M. Verhaegen a prononcé ensuite le discours suivant :
« Nous venons de faire une perte immense.
« Angillis était un homme aussi distingué par l’esprit que par le cœur.
« Jurisconsulte des plus savants, écrivain remarquable, économiste et financier habile, il révélait ce caractère des génies supérieurs qui brille rarement par un côté. Il avait mieux que l’élégance de la parole, une logique rigoureuse et l’art d’exprimer de grandes pensées d’une manière à la fois simple et entraînante. Dans la vie privée, son intelligence se faisait admirer sous d’autres rapports encore : il joignait à un esprit délicat et fin les connaissances littéraires les plus variées, et sa conversation était également recherchée par les jeunes gens et les vieillards.
« Les affections de la famille, les liens de l’amitié, les devoirs de tout genre envers l’humanité se partageaient son âme. Il montrait une franchise illimitée, quoique pleine de convenance. Il ressemblait à quelques-uns de ces grands hommes dont l’antiquité nous a laissé le portrait par la modestie si vraie, par la fermeté si entière qu’on rencontrait en lui. Angillis était un modèle à suivre pour l’homme public, comme pour l’homme privé.
« Né à Menin en septembre 1776, d’une famille honorable, mais qui perdit sa fortune à la suite de la révolution française, n’ayant d’autre appui que lui-même, il devint successivement secrétaire communal à Meulebeek et Rumbeke. Ses moments de loisir furent employés à des études sérieuses, et après que d’autres travaux eurent ajouté à ses talents, sa modestie ne lui fit désirer que la place de notaire de campagne. Il fut nommé à la résidence de Rumbeke, en 1806, et bientôt il eut une nombreuse clientèle, due à une grande réputation de probité et une profonde connaissance des affaires. Il occupait encore cette place quand la mort est venue le surprendre. Il n’y ajouta jamais que les fonctions dont ses concitoyens le changèrent dans leur intérêt.
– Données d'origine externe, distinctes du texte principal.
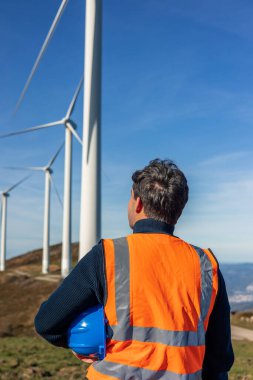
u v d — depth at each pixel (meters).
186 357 2.07
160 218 2.40
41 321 2.29
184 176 2.48
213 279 2.30
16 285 58.88
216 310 2.29
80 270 2.24
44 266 79.62
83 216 19.66
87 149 20.05
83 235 19.55
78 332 2.19
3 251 91.44
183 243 2.38
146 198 2.41
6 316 39.16
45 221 80.25
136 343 2.08
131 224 2.58
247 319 43.59
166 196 2.38
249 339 31.41
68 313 2.23
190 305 2.17
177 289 2.18
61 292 2.26
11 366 13.91
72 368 13.95
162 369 2.04
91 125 19.98
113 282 2.17
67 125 45.41
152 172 2.44
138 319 2.10
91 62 20.23
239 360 17.03
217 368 2.34
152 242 2.30
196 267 2.28
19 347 19.69
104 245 2.27
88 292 2.21
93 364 2.18
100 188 19.91
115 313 2.12
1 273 81.25
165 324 2.09
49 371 13.29
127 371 2.04
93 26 20.41
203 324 2.19
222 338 2.31
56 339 2.30
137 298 2.13
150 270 2.20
« On sait le rôle qu’il joua aux états généraux ; nulle espèce de caresse ne fut épargnée pour le lui faire changer. Sa fermeté se rit de ses tentations. Il répondit par de sages conseils et poursuivit la route qu’il s’était tracée.
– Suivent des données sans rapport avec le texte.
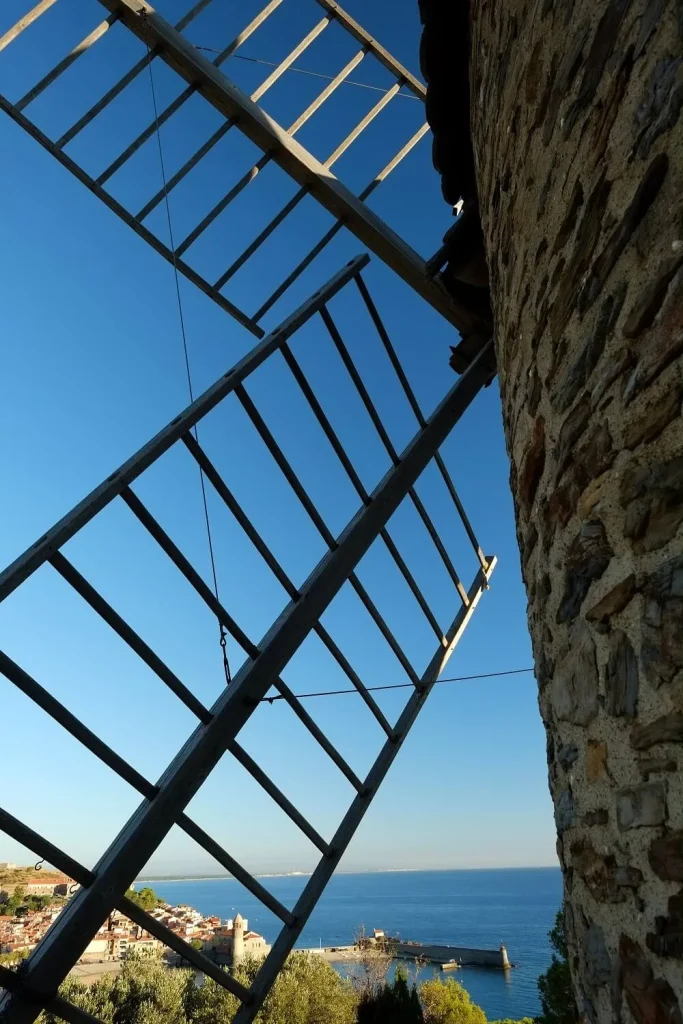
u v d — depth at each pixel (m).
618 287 1.34
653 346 1.18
« C’était dans sa carrière politique surtout qu’on a pu apprécier Angillis. Il y fut toujours fidèle à lui-même. Âgé d’une vingtaine d’années à l’époque de la révolution française, il puisa dans ce grand événement des idées qui lui servirent de guide ; il fut un des membres les plus influents de l’opposition d’avant 1830 ; envoyé à la chambre des représentants lors de la première élection, il rendit à son pays de nouveaux et éminents services.
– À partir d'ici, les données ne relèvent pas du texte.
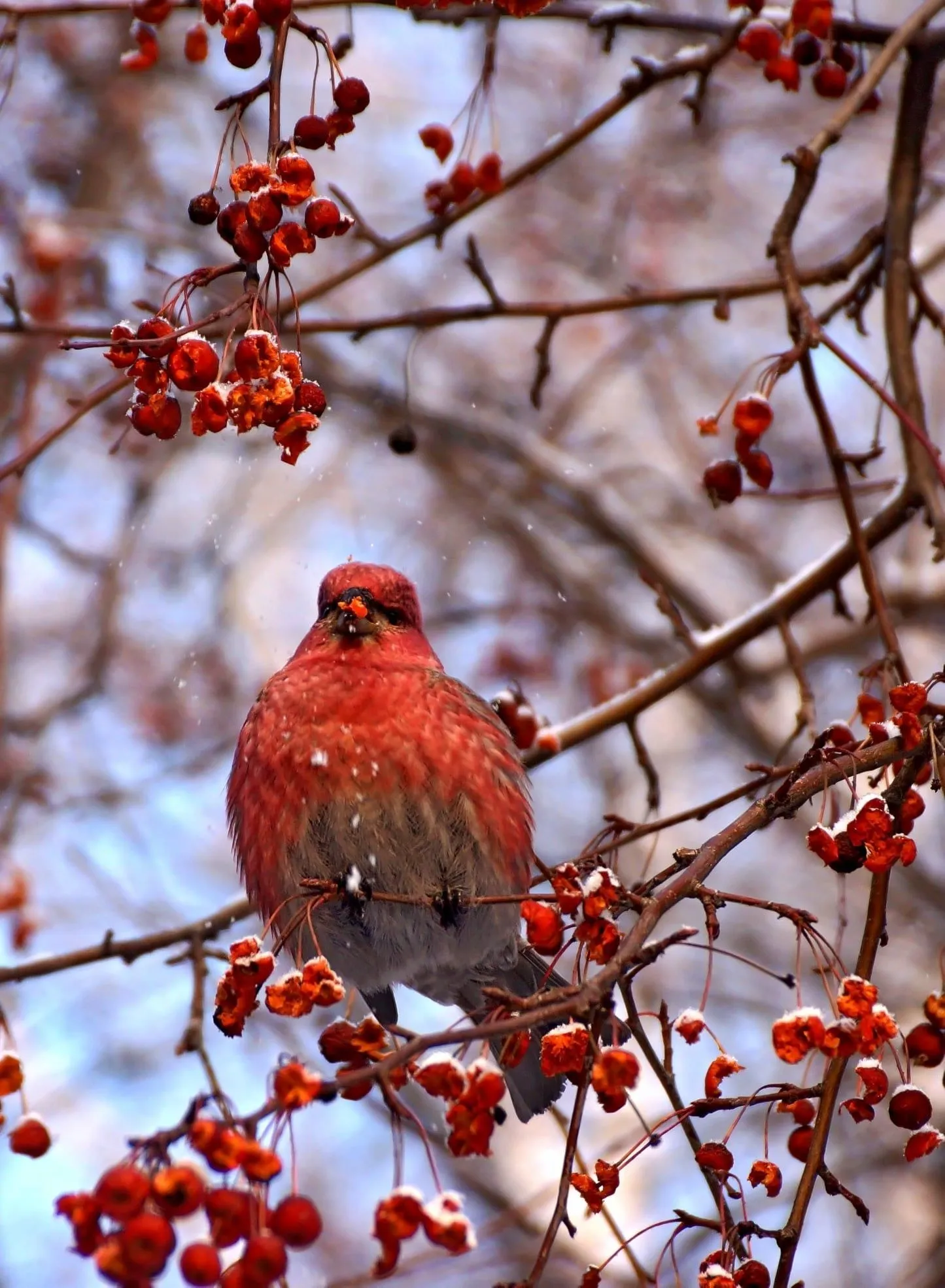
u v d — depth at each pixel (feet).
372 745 21.21
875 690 34.63
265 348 14.70
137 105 39.96
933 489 23.80
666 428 46.83
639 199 45.11
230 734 41.57
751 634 24.85
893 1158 36.73
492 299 26.22
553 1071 13.79
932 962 39.99
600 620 40.06
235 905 24.38
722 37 26.27
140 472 40.42
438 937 22.09
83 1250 11.75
« Vigoureux comme autrefois, malgré son âge, il ne se laissa jamais dominer que par une conviction forte, soit qu’il louât, soit qu’au contraire, il dût prononcer un blâme. Le jour même où la mort est venue le frapper, il avait encore siégé à mes côtés, il m’avait communiqué des vues sages et utiles qu’il désirait faire adopter au sein de la commission des finances, sont il était le Nestor ! ! !
« Adieu ! Angillis ; nous t’avons aimé et respecté pendant ta vie ; jusqu’à la fin de la nôtre, nous aimerons et respecterons ton souvenir. Que ton âme reçoive la récompense des justes ! »
Ces deux discours ont été prononcés et écoutés avec une vive émotion.
(Suite au Moniteur belge du 4 février 1844 :) Nous devons ajouter à ce que nous avons dit hier des obsèques de M. Angillis que MM. les ministres de l’intérieur et des finances y assistaient. On remarquait aussi dans le cortège M. le général-major Brialmont, une députation d’officiers de la garnison, ayant en tête M. le colonel commandant d’armes Stroykens, et les adjudants de place. Tous les membres composant la chambre de discipline des notaires de l’arrondissement de Bruxelles, y étaient en corps. On sait que l’honorable M. Angillis état notaire à Rumbeke.